The head of a reform-minded veterans group today hailed Senate action to speed medical care to waiting veterans, but cautioned that a change allowing treatment at private health facilities must represent “real choice.”

“Getting choice is the holy grail of this reform,” said Pete Hegseth, chief executive officer of Concerned Veterans for America.

The FBI yesterday acknowledged it is investigating the Department of Veterans Affairs scandal, the same day the Senate passed the bill intended to resolve accounts of long wait times and delayed care at VA hospitals.

The Senate bill, passed by a vote of 93-3, would allow the VA to contract with private medical centers to help veterans who face long wait times at VA facilities.

It also would hold accountable VA employees who perform incompetently, enabling supervisors to fire them more quickly.

A similar bill passed the House on Tuesday, representing rare cooperation between the two chambers and providing hope that Congress is moving decisively to reform the VA.
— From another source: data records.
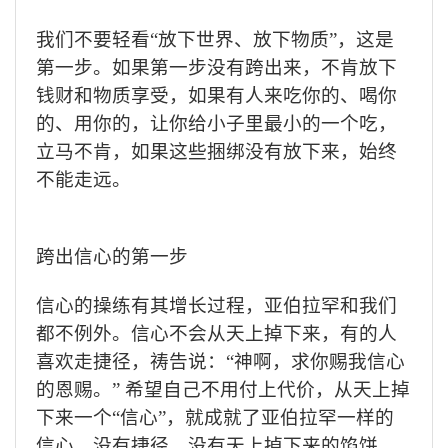
我们不要轻看“放下世界、放下物质”，这是
第一步。如果第一步没有跨出来，不肯放下
钱财和物质享受，如果有人来吃你的、喝你
的、用你的，让你给小子里最小的一个吃，
立马不肯，如果这些捆绑没有放下来，始终
不能走远。
跨出信心的第一步
信心的操练有其增长过程，亚伯拉罕和我们
都不例外。信心不会从天上掉下来，有的人
喜欢走捷径，祷告说：“神啊，求你赐我信心
的恩赐。” 希望自己不用付上代价，从天上掉
下来一个“信心”，就成就了亚伯拉罕一样的
信心。没有捷径，没有天上掉下来的馅饼。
Concerned Veterans for America, a Washington–based nonpartisan nonprofit, applauded the Senate action.

“We enthusiastically support the accountability and choice aspect of the bill,” CVA’s Hegseth said.

But Hegseth criticized “loopholes” in both bills:

“We don’t like that the VA is responsible for setting the standard for what constitutes excessive wait time. It can’t set a timeline that is most advantageous to itself and trap veterans in its [VA] facilities. It has to represent real choice.”
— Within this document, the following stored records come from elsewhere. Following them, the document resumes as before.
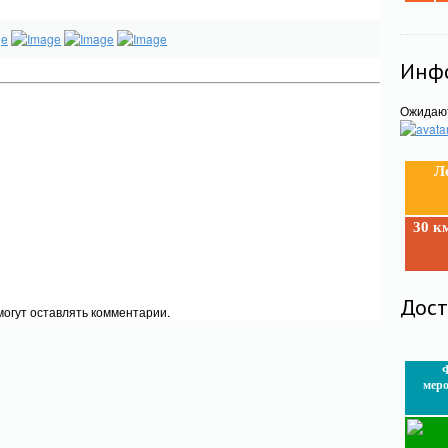
Инфо
Ожидаю
Л
30 к
Дос
огут оставлять комментарии.
Ф
мер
Hegseth also expressed surprise at the cost required to implement the Senate bill, as estimated yesterday by the nonpartisan Congressional Budget Office.

In a report, the budget office said the contracting provision could increase direct spending by about $35 billion over the next 10 years.
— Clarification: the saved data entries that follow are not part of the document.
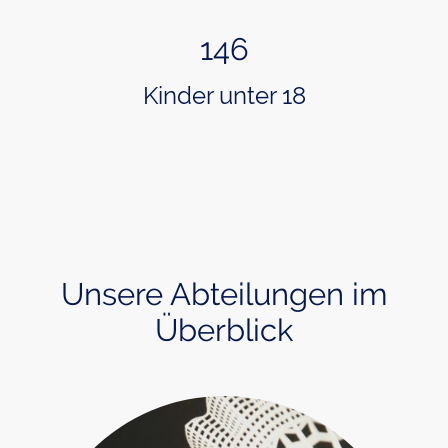
146
Kinder unter 18
Unsere Abteilungen im
Überblick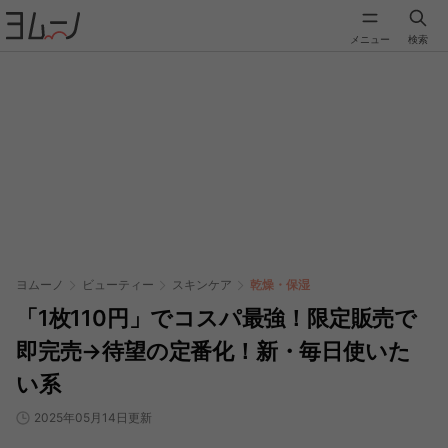
メニュー
検索
ヨムーノ
ビューティー
スキンケア
乾燥・保湿
「1枚110円」でコスパ最強！限定販売で
即完売→待望の定番化！新・毎日使いた
い系
2025年05月14日更新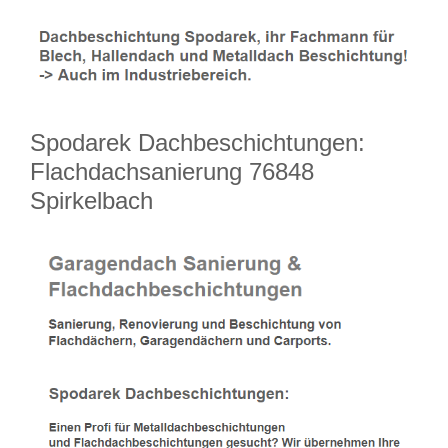
Spodarek Dachbeschichtungen:
Flachdachsanierung 76848
Spirkelbach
Both the House bill and the Senate bill allow veterans to go to civilian doctors for the next two years, if they have been waiting more than 30 days for an appointment or live more than 40 miles from a VA treatment facility.

The bills provide funding to hire new health care providers and authorize the VA to fire employees who do their jobs poorly.

The Senate bill, negotiated by Veterans Affairs Committee Chairman Bernie Sanders, I-Vt., and Sen. John McCain, R-Ariz., authorizes the leasing of 27 new VA medical facilities and expedites appeals claims.

The House bill would ban all VA staff bonuses through 2016.

A preliminary report released May 28 by the VA’s inspector general concluded officials at the department’s hospitals had manipulated waiting lists to cover up delays in scheduling appointments for veterans seeking medical treatment.

Eric Shinseki, the Cabinet-level VA secretary, resigned in the report’s aftermath.

FBI Director James Comey confirmed yesterday that the agency’s Phoenix office is investigating criminal allegations against the VA.

Comey spoke before the House Judiciary Committee in Washington.

“We will follow wherever the facts take us,” Comey said.

The inspector general’s report particularly focused on mismanagement at the VA medical center in Phoenix.

An internal audit released this week revealed 57,000 veterans had to wait at least three months for initial appointments and an additional 64,000 newly enrolled vets who requested appointments never got them.

Members of Congress say they are confident they can agree on a unified bill to send to President Obama by the end of the month.

The White House said the president supports the Senate bill.

“Our No. 1 priority is getting veterans the care they’ve earned,” a White House statement reads. “To do that, we need to make sure that the problems identified at VA medical facilities get fixed.”